Newswise — After several months of uncertainty, congressional leaders agreed on both a $1.4 trillion Fiscal Year (FY) 2021 budget and $900 billion COVID-19 stimulus package. The House approved the bill in two portions with two strongly bipartisan votes on December 21, with the health-related provisions passing 359 to 53. Later that day the Senate voted 92-6 to pass the full agreement. The bill awaits President Donald Trump’s signature.

The legislative effort tied the $1.4 trillion FY 2021 budget to the $900 billion COVID-19 response legislation that has been debated since late spring. The FY 2021 budget completed major funding bills for the year including the Labor, Health and Human Services, Education, and Related Agencies portion, which was watched closely by the cancer center community.

The final budget deal included a $1.25 billion increase in funding to the National Institutes of Health (NIH) and a $119.5 million increase to the National Cancer Institute (NCI). While the additional funding did not meet levels requested by the Association of American Cancer Institutes (AACI), the association is grateful for the significant additional support approved by legislators on both sides of the aisle.

“While we are pleased that Congress has moved beyond funding the government by continuing resolution, the marginal increases in the FY 2021 numbers keep pace with inflation but fall short of where we should be in prioritizing the agencies responsible for the health of the American people, particularly during this historic pandemic,” said AACI Executive Director Jennifer W. Pegher.

Beyond the $600 direct payments and enhanced unemployment provisions that have attracted most of the public’s attention, the 5,593-page COVID-19 response bill is wide-ranging and contains both good and bad news for cancer research.

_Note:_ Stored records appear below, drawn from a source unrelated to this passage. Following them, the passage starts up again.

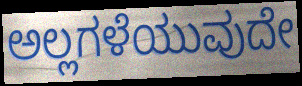
ಅಲ್ಲಗಳೆಯುವುದೇ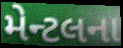
મેન્ટલના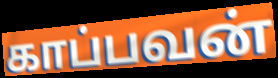
காப்பவன்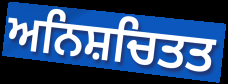
ਅਨਿਸ਼ਚਿਤਤ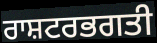
ਰਾਸ਼ਟਰਭਗਤੀ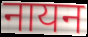
नायन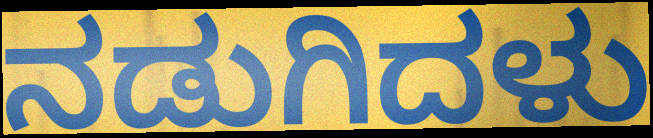
ನಡುಗಿದಳು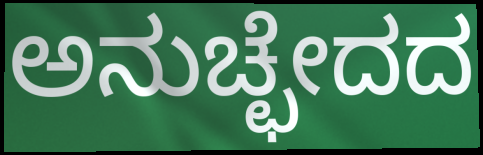
ಅನುಚ್ಛೇದದ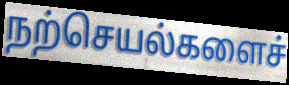
நற்செயல்களைச்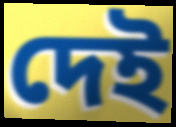
দেইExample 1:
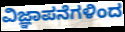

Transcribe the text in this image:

ವಿಜ್ಞಾಪನೆಗಳಿಂದ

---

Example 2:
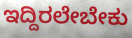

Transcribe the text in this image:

ಇದ್ದಿರಲೇಬೇಕು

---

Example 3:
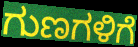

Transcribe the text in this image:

ಗುಣಗಳಿಗೆ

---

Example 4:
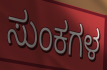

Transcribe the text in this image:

ಸುಂಕಗಳ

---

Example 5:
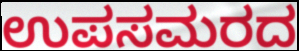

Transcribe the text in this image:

ಉಪಸಮರದ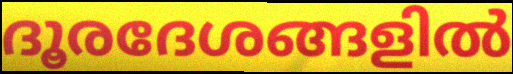
ദൂരദേശങ്ങളിൽ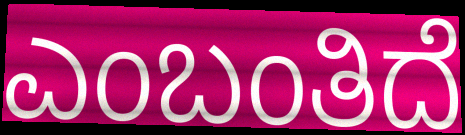
ಎಂಬಂತಿದೆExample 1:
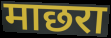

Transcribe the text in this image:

माछरा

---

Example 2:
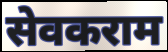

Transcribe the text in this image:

सेवकराम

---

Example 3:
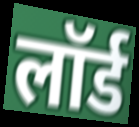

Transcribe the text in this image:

लॉर्ड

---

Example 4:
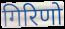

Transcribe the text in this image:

गिरिणो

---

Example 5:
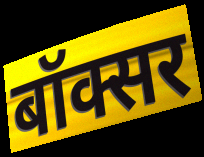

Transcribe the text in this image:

बॉक्सरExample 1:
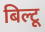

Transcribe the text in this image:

बिल्टू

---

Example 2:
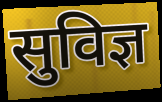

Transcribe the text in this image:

सुविज्ञ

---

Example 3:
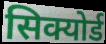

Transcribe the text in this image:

सिक्योर्ड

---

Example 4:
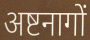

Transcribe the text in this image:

अष्टनागों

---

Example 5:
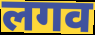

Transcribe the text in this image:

लगवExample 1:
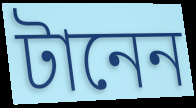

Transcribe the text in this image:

টানেন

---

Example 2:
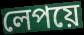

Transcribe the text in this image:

লেপয়ে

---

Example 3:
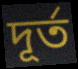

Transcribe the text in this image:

দূর্ত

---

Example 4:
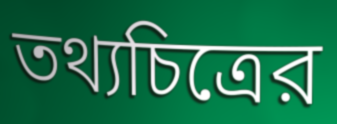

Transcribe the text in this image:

তথ্যচিত্রের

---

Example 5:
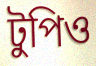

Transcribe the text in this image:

টুপিও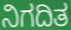
ನಿಗದಿತ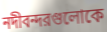
নদীবন্দরগুলোকে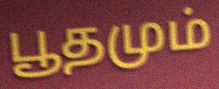
பூதமும்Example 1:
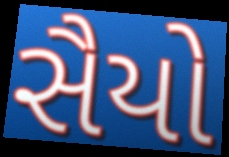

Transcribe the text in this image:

સૈયો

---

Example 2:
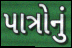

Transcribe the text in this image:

પાત્રોનું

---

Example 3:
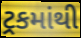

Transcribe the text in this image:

ટ્રકમાંથી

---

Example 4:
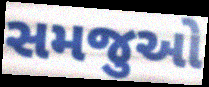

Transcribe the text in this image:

સમજુઓ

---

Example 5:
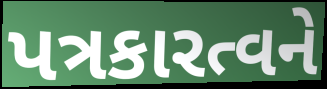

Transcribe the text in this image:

પત્રકારત્વને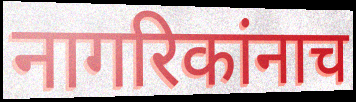
नागरिकांनाचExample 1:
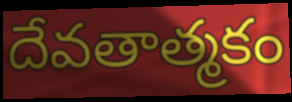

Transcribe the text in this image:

దేవతాత్మకం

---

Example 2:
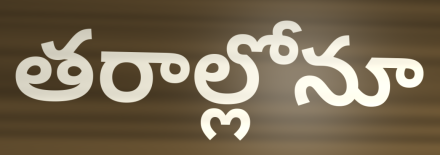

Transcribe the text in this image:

తరాల్లోనూ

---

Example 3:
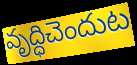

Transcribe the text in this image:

వృద్ధిచెందుట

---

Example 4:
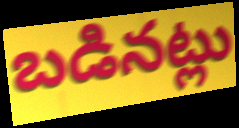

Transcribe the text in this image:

బడినట్లు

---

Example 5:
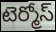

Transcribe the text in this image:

టెర్మోస్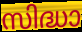
സിദ്ധാ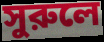
সুরুলেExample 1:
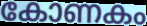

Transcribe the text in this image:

കോണകം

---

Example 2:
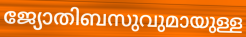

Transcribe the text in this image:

ജ്യോതിബസുവുമായുള്ള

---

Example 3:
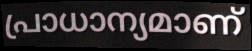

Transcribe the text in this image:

പ്രാധാന്യമാണ്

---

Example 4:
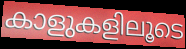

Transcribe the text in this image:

കാളുകളിലൂടെ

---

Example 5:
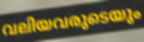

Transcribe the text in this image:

വലിയവരുടെയുംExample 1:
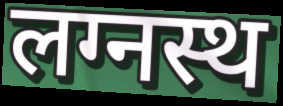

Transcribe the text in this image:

लग्नस्थ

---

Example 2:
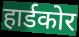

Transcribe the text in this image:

हार्डकोर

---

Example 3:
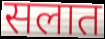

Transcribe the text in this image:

सलात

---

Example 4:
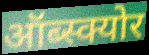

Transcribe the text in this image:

ऑब्स्क्योर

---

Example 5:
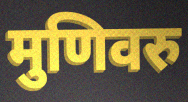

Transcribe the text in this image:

मुणिवरुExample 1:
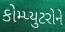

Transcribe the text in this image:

કોમ્પ્યુટરોને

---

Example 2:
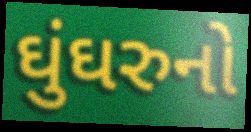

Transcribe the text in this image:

ઘુંઘરુનો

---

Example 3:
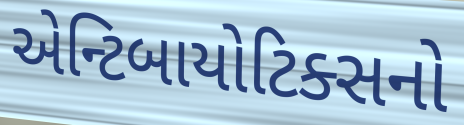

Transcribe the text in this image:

એન્ટિબાયોટિક્સનો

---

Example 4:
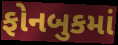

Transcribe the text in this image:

ફોનબુકમાં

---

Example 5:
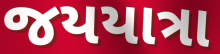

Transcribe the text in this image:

જયયાત્રાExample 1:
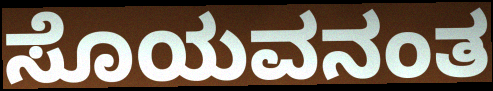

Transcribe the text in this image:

ಸೊಯವನಂತ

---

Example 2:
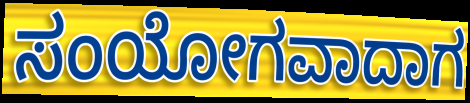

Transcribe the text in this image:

ಸಂಯೋಗವಾದಾಗ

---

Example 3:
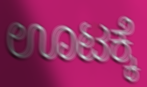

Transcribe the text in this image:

ಊಟಕ್ಕೆ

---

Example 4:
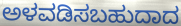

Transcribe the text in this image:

ಅಳವಡಿಸಬಹುದಾದ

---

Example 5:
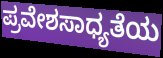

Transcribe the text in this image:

ಪ್ರವೇಶಸಾಧ್ಯತೆಯ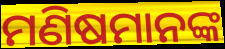
ମଣିଷମାନଙ୍କ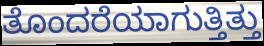
ತೊಂದರೆಯಾಗುತ್ತಿತ್ತುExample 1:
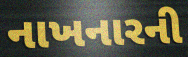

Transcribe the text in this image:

નાખનારની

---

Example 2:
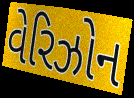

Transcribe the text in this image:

વેરિઝોન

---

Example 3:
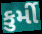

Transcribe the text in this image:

કુર્મી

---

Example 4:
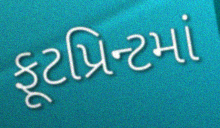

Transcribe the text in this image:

ફૂટપ્રિન્ટમાં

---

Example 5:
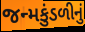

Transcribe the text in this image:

જન્મકુંડળીનું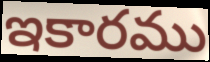
ఇకారము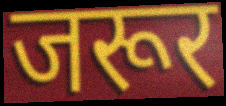
जरूर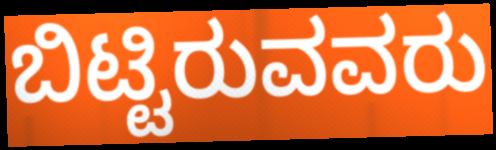
ಬಿಟ್ಟಿರುವವರು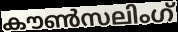
കൗൺസലിംഗ്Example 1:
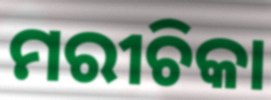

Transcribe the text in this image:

ମରୀଚିକା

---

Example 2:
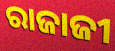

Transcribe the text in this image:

ରାଜାଜୀ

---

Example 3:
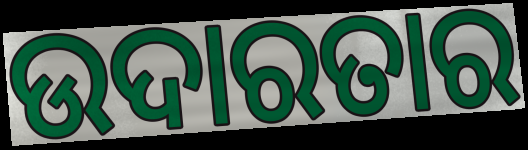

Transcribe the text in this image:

ଉଦାରତାର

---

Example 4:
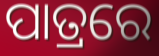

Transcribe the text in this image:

ପାତ୍ରରେ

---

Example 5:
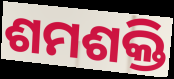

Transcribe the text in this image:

ଶମଶକ୍ତିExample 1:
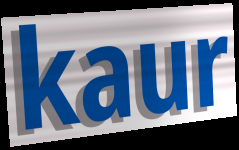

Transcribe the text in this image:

kaur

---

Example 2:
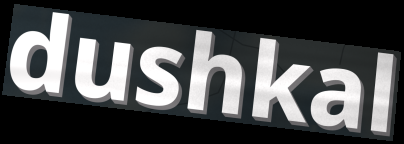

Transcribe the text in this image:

dushkal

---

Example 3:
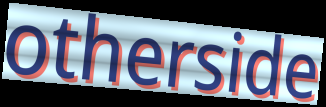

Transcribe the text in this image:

otherside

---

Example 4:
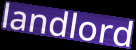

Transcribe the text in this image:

landlord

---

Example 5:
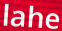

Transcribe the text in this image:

lahe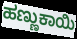
ಹಣ್ಣುಕಾಯಿ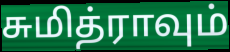
சுமித்ராவும்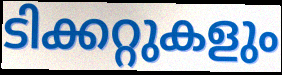
ടിക്കറ്റുകളുംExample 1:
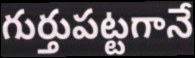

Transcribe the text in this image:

గుర్తుపట్టగానే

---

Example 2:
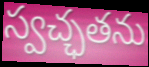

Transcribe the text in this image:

స్వచ్ఛతను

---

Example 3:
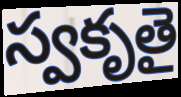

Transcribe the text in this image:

స్వకృతై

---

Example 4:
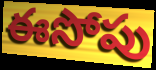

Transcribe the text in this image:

ఈసోపు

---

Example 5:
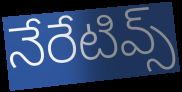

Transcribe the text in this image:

నేరేటివ్స్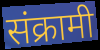
संक्रामीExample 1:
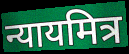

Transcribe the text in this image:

न्यायमित्र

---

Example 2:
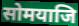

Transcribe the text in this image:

सोमयाजि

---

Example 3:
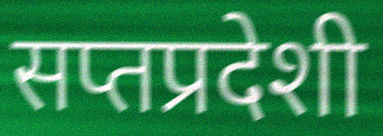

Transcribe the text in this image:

सप्तप्रदेशी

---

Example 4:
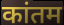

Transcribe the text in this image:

कांतम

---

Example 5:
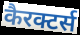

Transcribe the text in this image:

कैरक्टर्स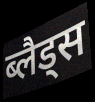
ब्लैड्स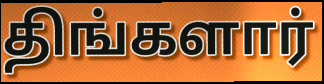
திங்களார்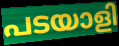
പടയാളിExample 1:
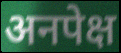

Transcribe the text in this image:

अनपेक्ष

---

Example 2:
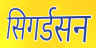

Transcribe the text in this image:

सिगर्डसन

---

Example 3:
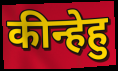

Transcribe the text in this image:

कीन्हेहु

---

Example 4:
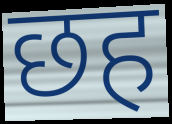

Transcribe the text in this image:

छह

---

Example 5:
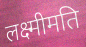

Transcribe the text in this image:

लक्ष्मीमतिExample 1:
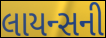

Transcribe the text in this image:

લાયન્સની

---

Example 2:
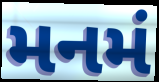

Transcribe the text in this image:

મનમં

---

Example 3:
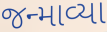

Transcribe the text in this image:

જન્માવ્યા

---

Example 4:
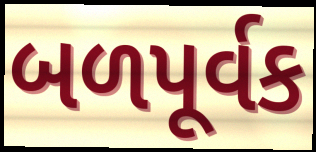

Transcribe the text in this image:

બળપૂર્વક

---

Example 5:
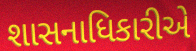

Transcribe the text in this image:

શાસનાધિકારીએ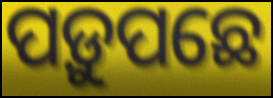
ପଡ଼ୁପଛେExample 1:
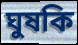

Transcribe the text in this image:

ঘুষকি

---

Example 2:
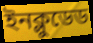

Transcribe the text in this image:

ইনক্লুডেড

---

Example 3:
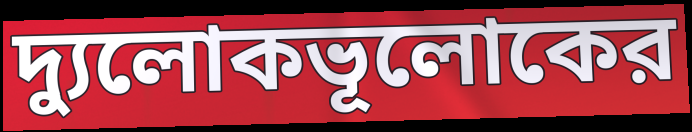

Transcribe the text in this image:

দ্যুলোকভূলোকের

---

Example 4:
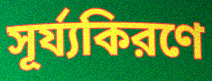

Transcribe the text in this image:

সূর্য্যকিরণে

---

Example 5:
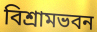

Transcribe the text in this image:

বিশ্রামভবন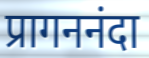
प्रागननंदा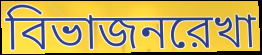
বিভাজনরেখাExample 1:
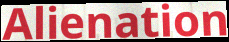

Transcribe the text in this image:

Alienation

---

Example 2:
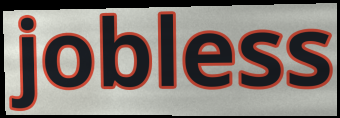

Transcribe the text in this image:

jobless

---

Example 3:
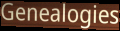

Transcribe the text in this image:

Genealogies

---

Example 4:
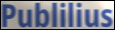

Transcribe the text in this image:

Publilius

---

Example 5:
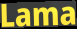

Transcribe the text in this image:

Lama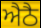
ਐਠੈ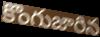
కొంగుజారిన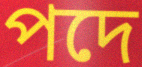
পদে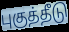
புகுத்தீடு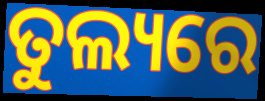
ତୁଲ୍ୟରେ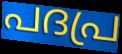
പദപ്രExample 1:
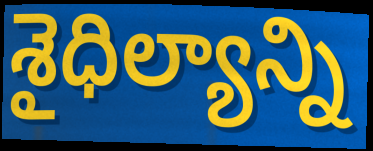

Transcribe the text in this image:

శైధిల్యాన్ని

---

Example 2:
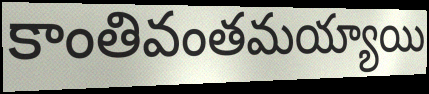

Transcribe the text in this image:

కాంతివంతమయ్యాయి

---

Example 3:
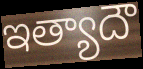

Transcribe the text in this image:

ఇత్యాదౌ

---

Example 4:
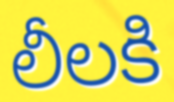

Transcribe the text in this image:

లీలకి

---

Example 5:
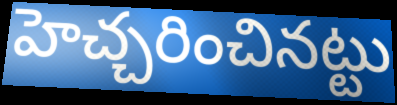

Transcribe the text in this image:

హెచ్చరించినట్టు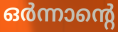
ഒർന്നാന്റെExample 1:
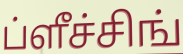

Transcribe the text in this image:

ப்ளீச்சிங்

AACI and many like-minded organizations fought for relief related to disrupted research during the pandemic. The financial impact of COVID-related laboratory closures and rebooting stalled research is immense. AACI advocated for $15.5 billion in funding to the NIH to cover these interruptions, but the bill includes no provision for such funding. AACI will continue to press the 117th Congress and the Biden administration for help in recouping cancer center budget shortfalls related to COVID-19.

On a positive note, the bill addressed three AACI public policy priorities.

The AACI-endorsed CLINICAL TREATMENT Act was included in the legislation. This provision requires state Medicaid programs to cover routine patient costs for items and services connected with a qualifying clinical trial involving cancer or other life-threatening conditions. Medicaid insures nearly one-fifth of the U.S. population, most from underrepresented and lower-income groups. Before enactment of this law Medicaid was the only major payor not required by the federal government to provide coverage for routine costs of clinical trial participation.

A second AACI-supported piece of legislation, the Removing Barriers to Colorectal Screening Act, was included in the final package. Previously, Medicare waived coinsurance and deductibles for colonoscopies. However, when a polyp was discovered and removed, the procedure would be reclassified as therapeutic for Medicare billing purposes and patients were required to pay the coinsurance. The new act eliminates unexpected costs for Medicare beneficiaries, removing financial barriers to routine screenings and reducing the incidence of colorectal cancer.

The COVID-19 response package also targets surprise medical bills. AACI appreciates the bipartisan efforts of retiring Senator Lamar Alexander (R-TN) and Senator Patty Murray (D-WA) in tackling this issue. According to the New York Times, surprise bills are most often issued when an out-of-network provider is unexpectedly involved in a patient’s care, such as when a patient is taken to an in-network hospital but then treated by an out-of-network physician. This issue has been a focus of AACI cancer centers in recent years.